Description of the task -
Down to the last line, the material below should be reproduced exactly.

Input data -
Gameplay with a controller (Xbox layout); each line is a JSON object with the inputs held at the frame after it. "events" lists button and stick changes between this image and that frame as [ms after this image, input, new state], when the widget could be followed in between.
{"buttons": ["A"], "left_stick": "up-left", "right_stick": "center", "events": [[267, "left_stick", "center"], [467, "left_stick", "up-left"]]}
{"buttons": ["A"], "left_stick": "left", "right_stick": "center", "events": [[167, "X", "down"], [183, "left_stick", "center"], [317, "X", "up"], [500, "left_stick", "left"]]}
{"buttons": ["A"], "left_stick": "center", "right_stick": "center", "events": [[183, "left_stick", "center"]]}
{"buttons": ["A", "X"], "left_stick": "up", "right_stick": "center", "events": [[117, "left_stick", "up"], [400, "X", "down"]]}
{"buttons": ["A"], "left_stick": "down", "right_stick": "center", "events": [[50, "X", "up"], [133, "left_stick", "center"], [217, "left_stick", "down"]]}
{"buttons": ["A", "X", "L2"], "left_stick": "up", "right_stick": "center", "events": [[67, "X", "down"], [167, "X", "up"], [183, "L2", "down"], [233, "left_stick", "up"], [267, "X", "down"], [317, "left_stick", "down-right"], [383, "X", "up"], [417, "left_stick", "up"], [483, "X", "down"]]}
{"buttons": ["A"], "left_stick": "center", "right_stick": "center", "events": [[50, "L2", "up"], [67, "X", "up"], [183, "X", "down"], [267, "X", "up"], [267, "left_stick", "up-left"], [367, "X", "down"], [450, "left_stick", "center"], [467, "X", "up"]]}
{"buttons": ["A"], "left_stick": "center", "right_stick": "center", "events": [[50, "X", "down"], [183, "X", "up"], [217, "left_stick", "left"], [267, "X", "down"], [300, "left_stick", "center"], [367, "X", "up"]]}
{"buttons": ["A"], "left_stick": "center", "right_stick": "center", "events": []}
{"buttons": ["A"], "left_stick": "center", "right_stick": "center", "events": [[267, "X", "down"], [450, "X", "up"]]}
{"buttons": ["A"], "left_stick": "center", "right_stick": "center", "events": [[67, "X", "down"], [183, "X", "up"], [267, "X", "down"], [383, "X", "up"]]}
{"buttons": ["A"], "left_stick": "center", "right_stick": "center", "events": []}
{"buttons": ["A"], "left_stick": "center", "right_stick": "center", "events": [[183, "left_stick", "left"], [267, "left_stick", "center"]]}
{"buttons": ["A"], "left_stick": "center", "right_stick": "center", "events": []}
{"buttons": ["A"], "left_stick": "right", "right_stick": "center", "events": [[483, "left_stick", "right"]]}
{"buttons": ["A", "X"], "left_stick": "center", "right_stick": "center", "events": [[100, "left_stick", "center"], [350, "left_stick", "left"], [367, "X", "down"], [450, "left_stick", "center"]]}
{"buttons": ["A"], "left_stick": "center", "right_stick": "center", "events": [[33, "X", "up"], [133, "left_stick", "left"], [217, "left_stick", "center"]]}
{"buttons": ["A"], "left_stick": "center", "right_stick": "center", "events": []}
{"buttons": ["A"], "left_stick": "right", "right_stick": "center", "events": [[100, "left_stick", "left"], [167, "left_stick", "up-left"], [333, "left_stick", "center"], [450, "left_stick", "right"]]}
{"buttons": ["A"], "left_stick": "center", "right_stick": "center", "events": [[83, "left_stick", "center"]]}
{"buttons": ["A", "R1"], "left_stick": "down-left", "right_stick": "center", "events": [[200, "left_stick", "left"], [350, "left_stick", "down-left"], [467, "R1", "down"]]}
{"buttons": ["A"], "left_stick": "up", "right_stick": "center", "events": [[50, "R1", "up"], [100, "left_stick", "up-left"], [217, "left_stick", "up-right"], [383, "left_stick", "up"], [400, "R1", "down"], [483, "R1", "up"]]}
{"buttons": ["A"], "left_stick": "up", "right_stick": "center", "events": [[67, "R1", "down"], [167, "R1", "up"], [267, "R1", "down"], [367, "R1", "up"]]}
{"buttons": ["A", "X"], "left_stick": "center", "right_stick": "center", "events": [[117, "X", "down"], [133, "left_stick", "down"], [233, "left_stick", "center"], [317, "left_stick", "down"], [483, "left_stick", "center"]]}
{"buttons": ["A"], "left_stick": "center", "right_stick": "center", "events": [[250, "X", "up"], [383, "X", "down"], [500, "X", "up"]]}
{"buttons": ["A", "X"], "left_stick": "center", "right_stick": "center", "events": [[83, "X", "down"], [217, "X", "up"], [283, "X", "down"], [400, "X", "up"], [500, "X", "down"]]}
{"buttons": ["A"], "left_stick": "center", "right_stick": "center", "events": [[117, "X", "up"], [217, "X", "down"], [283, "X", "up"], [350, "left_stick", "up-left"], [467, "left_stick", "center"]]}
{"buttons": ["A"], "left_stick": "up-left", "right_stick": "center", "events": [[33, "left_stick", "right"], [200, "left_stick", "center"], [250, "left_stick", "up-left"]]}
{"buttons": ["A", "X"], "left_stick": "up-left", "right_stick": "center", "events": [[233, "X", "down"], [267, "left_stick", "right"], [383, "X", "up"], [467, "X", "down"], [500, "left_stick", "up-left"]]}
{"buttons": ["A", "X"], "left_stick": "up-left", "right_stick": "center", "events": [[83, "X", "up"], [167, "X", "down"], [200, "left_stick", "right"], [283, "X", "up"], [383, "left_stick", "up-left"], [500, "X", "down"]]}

Output of the task -
Gameplay with a controller (Xbox layout); each line is a JSON object with the inputs held at the frame after it. "events" lists button and stick changes between this image and that frame as [ms after this image, input, new state], when the widget could be followed in between.
{"buttons": ["A"], "left_stick": "up-left", "right_stick": "center", "events": [[267, "left_stick", "center"], [467, "left_stick", "up-left"]]}
{"buttons": ["A"], "left_stick": "left", "right_stick": "center", "events": [[167, "X", "down"], [183, "left_stick", "center"], [317, "X", "up"], [500, "left_stick", "left"]]}
{"buttons": ["A"], "left_stick": "center", "right_stick": "center", "events": [[183, "left_stick", "center"]]}
{"buttons": ["A", "X"], "left_stick": "up", "right_stick": "center", "events": [[117, "left_stick", "up"], [400, "X", "down"]]}
{"buttons": ["A"], "left_stick": "down", "right_stick": "center", "events": [[50, "X", "up"], [133, "left_stick", "center"], [217, "left_stick", "down"]]}
{"buttons": ["A", "X", "L2"], "left_stick": "up", "right_stick": "center", "events": [[67, "X", "down"], [167, "X", "up"], [183, "L2", "down"], [233, "left_stick", "up"], [267, "X", "down"], [317, "left_stick", "down-right"], [383, "X", "up"], [417, "left_stick", "up"], [483, "X", "down"]]}
{"buttons": ["A"], "left_stick": "center", "right_stick": "center", "events": [[50, "L2", "up"], [67, "X", "up"], [183, "X", "down"], [267, "X", "up"], [267, "left_stick", "up-left"], [367, "X", "down"], [450, "left_stick", "center"], [467, "X", "up"]]}
{"buttons": ["A"], "left_stick": "center", "right_stick": "center", "events": [[50, "X", "down"], [183, "X", "up"], [217, "left_stick", "left"], [267, "X", "down"], [300, "left_stick", "center"], [367, "X", "up"]]}
{"buttons": ["A"], "left_stick": "center", "right_stick": "center", "events": []}
{"buttons": ["A"], "left_stick": "center", "right_stick": "center", "events": [[267, "X", "down"], [450, "X", "up"]]}
{"buttons": ["A"], "left_stick": "center", "right_stick": "center", "events": [[67, "X", "down"], [183, "X", "up"], [267, "X", "down"], [383, "X", "up"]]}
{"buttons": ["A"], "left_stick": "center", "right_stick": "center", "events": []}
{"buttons": ["A"], "left_stick": "center", "right_stick": "center", "events": [[183, "left_stick", "left"], [267, "left_stick", "center"]]}
{"buttons": ["A"], "left_stick": "center", "right_stick": "center", "events": []}
{"buttons": ["A"], "left_stick": "right", "right_stick": "center", "events": [[483, "left_stick", "right"]]}
{"buttons": ["A", "X"], "left_stick": "center", "right_stick": "center", "events": [[100, "left_stick", "center"], [350, "left_stick", "left"], [367, "X", "down"], [450, "left_stick", "center"]]}
{"buttons": ["A"], "left_stick": "center", "right_stick": "center", "events": [[33, "X", "up"], [133, "left_stick", "left"], [217, "left_stick", "center"]]}
{"buttons": ["A"], "left_stick": "center", "right_stick": "center", "events": []}
{"buttons": ["A"], "left_stick": "right", "right_stick": "center", "events": [[100, "left_stick", "left"], [167, "left_stick", "up-left"], [333, "left_stick", "center"], [450, "left_stick", "right"]]}
{"buttons": ["A"], "left_stick": "center", "right_stick": "center", "events": [[83, "left_stick", "center"]]}
{"buttons": ["A", "R1"], "left_stick": "down-left", "right_stick": "center", "events": [[200, "left_stick", "left"], [350, "left_stick", "down-left"], [467, "R1", "down"]]}
{"buttons": ["A"], "left_stick": "up", "right_stick": "center", "events": [[50, "R1", "up"], [100, "left_stick", "up-left"], [217, "left_stick", "up-right"], [383, "left_stick", "up"], [400, "R1", "down"], [483, "R1", "up"]]}
{"buttons": ["A"], "left_stick": "up", "right_stick": "center", "events": [[67, "R1", "down"], [167, "R1", "up"], [267, "R1", "down"], [367, "R1", "up"]]}
{"buttons": ["A", "X"], "left_stick": "center", "right_stick": "center", "events": [[117, "X", "down"], [133, "left_stick", "down"], [233, "left_stick", "center"], [317, "left_stick", "down"], [483, "left_stick", "center"]]}
{"buttons": ["A"], "left_stick": "center", "right_stick": "center", "events": [[250, "X", "up"], [383, "X", "down"], [500, "X", "up"]]}
{"buttons": ["A", "X"], "left_stick": "center", "right_stick": "center", "events": [[83, "X", "down"], [217, "X", "up"], [283, "X", "down"], [400, "X", "up"], [500, "X", "down"]]}
{"buttons": ["A"], "left_stick": "center", "right_stick": "center", "events": [[117, "X", "up"], [217, "X", "down"], [283, "X", "up"], [350, "left_stick", "up-left"], [467, "left_stick", "center"]]}
{"buttons": ["A"], "left_stick": "up-left", "right_stick": "center", "events": [[33, "left_stick", "right"], [200, "left_stick", "center"], [250, "left_stick", "up-left"]]}
{"buttons": ["A", "X"], "left_stick": "up-left", "right_stick": "center", "events": [[233, "X", "down"], [267, "left_stick", "right"], [383, "X", "up"], [467, "X", "down"], [500, "left_stick", "up-left"]]}
{"buttons": ["A", "X"], "left_stick": "up-left", "right_stick": "center", "events": [[83, "X", "up"], [167, "X", "down"], [200, "left_stick", "right"], [283, "X", "up"], [383, "left_stick", "up-left"], [500, "X", "down"]]}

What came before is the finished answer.